TO DO: Work through the data below and copy out every line where "ترفق" is found.

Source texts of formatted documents
..............................

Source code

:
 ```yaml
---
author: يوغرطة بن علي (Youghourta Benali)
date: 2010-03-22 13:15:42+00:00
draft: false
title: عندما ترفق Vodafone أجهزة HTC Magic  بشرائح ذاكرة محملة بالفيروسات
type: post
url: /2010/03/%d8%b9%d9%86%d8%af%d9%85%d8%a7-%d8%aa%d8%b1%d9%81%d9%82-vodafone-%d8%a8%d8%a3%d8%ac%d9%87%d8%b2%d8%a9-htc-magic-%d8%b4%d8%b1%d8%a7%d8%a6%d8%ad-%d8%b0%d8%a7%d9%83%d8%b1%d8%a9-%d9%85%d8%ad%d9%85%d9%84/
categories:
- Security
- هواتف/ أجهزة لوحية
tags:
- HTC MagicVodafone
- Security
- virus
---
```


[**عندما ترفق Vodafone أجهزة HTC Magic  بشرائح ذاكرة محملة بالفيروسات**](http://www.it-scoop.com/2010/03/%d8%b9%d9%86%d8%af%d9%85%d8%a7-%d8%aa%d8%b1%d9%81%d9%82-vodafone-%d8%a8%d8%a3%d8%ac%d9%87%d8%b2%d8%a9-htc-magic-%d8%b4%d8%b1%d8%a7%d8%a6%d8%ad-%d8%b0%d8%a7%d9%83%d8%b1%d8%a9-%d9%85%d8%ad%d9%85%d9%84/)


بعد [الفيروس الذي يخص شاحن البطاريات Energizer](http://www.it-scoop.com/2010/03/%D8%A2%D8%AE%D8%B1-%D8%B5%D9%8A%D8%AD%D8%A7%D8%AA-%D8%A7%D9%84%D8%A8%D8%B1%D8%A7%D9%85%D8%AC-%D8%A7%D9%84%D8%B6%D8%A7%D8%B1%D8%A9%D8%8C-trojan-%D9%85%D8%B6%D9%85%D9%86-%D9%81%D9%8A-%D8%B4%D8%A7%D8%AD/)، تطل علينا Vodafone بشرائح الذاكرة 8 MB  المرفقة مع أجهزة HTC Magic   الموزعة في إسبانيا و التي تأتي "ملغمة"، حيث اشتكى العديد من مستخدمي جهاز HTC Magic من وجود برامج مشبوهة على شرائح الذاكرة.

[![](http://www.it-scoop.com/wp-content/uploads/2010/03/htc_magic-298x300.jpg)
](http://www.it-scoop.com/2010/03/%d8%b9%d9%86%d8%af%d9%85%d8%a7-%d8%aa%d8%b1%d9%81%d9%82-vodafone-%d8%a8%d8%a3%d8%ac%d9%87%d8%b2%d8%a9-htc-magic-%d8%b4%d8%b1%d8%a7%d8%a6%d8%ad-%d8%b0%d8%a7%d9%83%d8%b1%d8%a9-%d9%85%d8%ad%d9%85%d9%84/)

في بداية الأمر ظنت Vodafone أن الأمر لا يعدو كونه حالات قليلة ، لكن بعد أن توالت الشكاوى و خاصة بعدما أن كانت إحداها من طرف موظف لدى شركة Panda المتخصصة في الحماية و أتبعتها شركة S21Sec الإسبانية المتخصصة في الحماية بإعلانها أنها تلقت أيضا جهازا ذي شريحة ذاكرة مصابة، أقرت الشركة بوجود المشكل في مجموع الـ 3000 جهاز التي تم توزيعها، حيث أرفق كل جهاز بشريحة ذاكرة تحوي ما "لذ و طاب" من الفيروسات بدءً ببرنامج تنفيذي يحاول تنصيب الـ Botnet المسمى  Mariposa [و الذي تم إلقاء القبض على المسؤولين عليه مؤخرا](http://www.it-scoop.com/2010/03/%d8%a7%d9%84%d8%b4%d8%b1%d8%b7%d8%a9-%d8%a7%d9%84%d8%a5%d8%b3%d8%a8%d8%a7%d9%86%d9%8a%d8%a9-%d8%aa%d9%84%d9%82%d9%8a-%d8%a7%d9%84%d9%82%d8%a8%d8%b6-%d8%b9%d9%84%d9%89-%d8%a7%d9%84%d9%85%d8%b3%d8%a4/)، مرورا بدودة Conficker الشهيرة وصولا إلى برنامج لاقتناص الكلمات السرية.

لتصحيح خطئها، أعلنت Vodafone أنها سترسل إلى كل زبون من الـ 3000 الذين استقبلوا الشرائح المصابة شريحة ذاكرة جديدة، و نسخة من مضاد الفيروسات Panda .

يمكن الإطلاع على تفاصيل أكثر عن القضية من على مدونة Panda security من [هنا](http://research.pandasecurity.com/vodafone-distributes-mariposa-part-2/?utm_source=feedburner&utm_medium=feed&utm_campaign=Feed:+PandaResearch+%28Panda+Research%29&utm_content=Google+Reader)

..............................

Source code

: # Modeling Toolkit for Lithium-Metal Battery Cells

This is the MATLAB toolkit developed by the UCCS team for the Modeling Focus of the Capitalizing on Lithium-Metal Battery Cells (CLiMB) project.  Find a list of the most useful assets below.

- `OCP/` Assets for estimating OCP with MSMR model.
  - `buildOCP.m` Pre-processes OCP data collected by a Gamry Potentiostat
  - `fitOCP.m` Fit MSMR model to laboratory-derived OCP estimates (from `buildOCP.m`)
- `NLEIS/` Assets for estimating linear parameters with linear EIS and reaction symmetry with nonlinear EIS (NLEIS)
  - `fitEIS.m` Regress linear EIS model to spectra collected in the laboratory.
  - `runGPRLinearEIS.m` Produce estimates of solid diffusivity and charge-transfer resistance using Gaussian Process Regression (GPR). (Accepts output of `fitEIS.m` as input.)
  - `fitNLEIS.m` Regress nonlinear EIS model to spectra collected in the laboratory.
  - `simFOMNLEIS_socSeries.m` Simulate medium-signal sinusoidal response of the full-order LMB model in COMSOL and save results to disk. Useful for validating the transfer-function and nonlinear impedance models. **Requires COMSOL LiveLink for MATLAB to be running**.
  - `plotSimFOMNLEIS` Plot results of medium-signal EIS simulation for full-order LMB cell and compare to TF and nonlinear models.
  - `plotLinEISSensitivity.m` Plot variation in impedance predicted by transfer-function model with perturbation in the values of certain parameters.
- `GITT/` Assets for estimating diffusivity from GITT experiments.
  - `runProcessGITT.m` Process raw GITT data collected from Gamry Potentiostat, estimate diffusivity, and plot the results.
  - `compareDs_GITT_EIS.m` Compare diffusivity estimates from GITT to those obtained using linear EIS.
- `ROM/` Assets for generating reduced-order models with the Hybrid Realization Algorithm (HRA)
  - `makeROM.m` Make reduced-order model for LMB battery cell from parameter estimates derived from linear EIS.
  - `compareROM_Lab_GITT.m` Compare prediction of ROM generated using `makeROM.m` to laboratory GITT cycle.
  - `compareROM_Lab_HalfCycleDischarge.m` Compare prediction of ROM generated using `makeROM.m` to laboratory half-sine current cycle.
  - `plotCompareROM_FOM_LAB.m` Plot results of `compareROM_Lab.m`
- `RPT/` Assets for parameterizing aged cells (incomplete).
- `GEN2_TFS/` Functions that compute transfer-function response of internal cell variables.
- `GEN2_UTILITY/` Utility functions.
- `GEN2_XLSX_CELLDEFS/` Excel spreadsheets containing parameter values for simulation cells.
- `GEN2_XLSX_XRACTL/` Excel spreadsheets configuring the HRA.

..............................

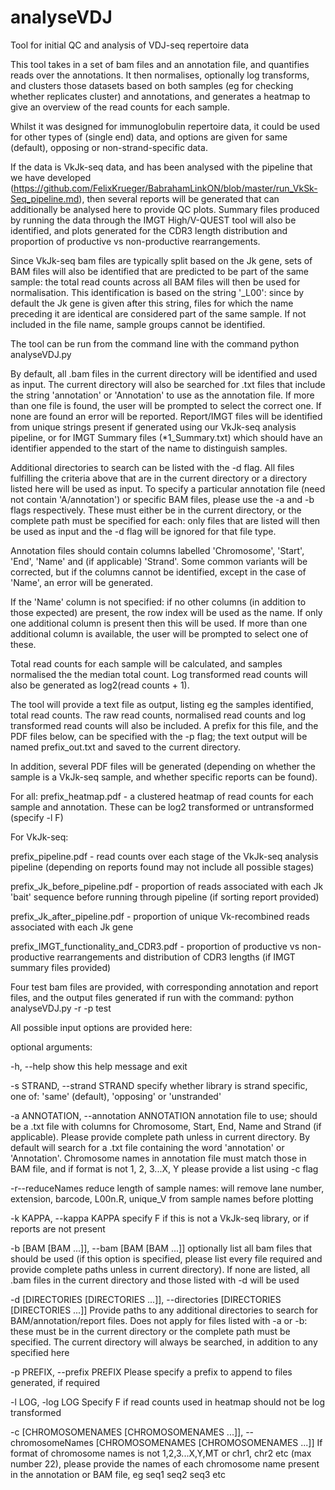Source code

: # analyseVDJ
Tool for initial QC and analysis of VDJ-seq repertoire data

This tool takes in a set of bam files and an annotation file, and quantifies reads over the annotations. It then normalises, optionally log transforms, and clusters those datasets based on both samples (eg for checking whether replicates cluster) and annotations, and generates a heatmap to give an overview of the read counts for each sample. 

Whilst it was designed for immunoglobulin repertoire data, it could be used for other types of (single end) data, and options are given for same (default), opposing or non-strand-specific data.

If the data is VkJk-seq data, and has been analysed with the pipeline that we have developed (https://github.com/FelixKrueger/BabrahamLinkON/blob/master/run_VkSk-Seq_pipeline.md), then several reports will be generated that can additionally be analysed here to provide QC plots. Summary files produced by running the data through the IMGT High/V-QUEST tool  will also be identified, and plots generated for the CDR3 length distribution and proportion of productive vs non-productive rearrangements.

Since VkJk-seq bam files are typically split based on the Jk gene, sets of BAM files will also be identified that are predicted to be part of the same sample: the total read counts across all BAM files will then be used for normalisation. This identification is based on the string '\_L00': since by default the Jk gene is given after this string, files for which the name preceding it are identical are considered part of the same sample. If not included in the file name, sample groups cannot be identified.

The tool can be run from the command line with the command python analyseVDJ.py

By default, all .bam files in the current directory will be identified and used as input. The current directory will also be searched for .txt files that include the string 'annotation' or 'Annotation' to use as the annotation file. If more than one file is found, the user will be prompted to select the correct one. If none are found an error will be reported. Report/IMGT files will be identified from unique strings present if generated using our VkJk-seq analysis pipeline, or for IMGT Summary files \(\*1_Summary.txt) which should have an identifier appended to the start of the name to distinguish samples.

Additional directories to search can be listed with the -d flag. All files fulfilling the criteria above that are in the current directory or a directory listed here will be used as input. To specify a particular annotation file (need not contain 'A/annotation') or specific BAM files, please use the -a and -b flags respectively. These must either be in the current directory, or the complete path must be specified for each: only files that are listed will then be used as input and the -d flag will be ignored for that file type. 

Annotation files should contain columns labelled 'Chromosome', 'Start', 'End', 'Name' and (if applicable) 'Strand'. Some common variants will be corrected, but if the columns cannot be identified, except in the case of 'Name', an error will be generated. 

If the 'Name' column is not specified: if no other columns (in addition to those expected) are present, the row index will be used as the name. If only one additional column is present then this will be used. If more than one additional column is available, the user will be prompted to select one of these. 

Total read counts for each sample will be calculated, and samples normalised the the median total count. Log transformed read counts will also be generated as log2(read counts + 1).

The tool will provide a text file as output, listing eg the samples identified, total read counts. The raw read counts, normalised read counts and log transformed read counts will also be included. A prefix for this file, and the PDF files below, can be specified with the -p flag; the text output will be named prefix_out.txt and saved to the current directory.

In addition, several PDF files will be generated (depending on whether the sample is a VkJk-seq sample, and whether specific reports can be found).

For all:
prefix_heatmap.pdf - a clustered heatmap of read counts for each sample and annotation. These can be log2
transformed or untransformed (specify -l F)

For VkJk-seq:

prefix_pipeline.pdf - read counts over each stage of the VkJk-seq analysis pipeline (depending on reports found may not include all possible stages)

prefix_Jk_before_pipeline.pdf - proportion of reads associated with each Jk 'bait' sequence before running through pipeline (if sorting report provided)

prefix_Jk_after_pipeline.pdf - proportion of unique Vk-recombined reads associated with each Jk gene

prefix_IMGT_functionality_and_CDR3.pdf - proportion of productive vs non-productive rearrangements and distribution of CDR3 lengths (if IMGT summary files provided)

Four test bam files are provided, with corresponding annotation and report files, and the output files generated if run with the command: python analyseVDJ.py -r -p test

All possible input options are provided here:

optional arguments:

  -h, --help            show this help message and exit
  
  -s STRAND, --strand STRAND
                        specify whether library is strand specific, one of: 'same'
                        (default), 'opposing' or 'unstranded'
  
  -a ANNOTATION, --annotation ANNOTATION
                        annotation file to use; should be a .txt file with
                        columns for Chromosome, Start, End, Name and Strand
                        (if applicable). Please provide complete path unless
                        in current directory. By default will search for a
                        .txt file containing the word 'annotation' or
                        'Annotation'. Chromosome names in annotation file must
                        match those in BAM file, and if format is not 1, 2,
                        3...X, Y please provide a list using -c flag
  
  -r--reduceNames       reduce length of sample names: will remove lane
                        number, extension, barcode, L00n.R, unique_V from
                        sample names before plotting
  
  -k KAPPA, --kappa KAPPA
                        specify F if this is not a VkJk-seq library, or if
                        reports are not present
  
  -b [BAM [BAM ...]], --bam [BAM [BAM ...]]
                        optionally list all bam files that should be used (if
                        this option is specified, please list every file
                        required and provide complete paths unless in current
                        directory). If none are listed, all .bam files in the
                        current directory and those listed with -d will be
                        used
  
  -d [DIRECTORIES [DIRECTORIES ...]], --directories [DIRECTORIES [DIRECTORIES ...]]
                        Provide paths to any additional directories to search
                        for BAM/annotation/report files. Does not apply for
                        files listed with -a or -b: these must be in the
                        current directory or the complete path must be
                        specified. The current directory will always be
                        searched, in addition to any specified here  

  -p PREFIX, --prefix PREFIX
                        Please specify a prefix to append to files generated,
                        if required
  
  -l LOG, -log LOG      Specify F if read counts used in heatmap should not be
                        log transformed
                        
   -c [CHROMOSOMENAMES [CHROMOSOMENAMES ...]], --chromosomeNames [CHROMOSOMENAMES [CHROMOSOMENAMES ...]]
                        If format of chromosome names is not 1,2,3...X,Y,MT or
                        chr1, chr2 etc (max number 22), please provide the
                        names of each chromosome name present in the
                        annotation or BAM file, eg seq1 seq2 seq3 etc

..............................

WRITTEN RESPONSE:
title: عندما ترفق Vodafone أجهزة HTC Magic  بشرائح ذاكرة محملة بالفيروسات
[**عندما ترفق Vodafone أجهزة HTC Magic  بشرائح ذاكرة محملة بالفيروسات**](http://www.it-scoop.com/2010/03/%d8%b9%d9%86%d8%af%d9%85%d8%a7-%d8%aa%d8%b1%d9%81%d9%82-vodafone-%d8%a8%d8%a3%d8%ac%d9%87%d8%b2%d8%a9-htc-magic-%d8%b4%d8%b1%d8%a7%d8%a6%d8%ad-%d8%b0%d8%a7%d9%83%d8%b1%d8%a9-%d9%85%d8%ad%d9%85%d9%84/)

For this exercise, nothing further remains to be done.